Locate, in the data below, the line that contains "vfov_deg: 3.0" and the line that contains "focal_mm: 22"; reproduce exactly those two lines and every line between them, nothing more.

● **DATA RECORDS**

=== Begin Enclosure ===

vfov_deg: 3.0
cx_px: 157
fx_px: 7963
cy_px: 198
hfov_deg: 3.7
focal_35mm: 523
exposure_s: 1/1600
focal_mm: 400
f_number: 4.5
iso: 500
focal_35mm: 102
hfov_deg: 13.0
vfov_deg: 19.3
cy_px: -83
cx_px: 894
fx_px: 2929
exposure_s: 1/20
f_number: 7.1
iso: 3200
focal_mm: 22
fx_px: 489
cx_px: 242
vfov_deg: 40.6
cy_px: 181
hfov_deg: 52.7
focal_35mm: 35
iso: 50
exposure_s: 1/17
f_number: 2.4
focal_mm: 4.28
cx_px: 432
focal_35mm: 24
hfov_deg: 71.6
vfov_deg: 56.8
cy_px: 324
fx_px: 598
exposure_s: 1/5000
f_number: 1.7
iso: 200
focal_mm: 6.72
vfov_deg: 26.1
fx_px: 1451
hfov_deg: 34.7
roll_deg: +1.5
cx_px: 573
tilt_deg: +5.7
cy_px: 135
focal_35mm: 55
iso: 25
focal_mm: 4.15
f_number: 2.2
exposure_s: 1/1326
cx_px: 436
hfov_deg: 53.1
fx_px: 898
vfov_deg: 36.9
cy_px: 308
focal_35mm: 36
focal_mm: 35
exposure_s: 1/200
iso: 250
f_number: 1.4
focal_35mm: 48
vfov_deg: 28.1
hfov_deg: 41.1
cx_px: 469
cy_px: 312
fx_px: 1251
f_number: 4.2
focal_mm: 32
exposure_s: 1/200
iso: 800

=== End Enclosure ===
=== Begin Enclosure ===

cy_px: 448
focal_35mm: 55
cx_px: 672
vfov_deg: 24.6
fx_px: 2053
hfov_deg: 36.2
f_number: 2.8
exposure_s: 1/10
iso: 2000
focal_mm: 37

=== End Enclosure ===

● **ANSWER SECTION**
vfov_deg: 3.0
cx_px: 157
fx_px: 7963
cy_px: 198
hfov_deg: 3.7
focal_35mm: 523
exposure_s: 1/1600
focal_mm: 400
f_number: 4.5
iso: 500
focal_35mm: 102
hfov_deg: 13.0
vfov_deg: 19.3
cy_px: -83
cx_px: 894
fx_px: 2929
exposure_s: 1/20
f_number: 7.1
iso: 3200
focal_mm: 22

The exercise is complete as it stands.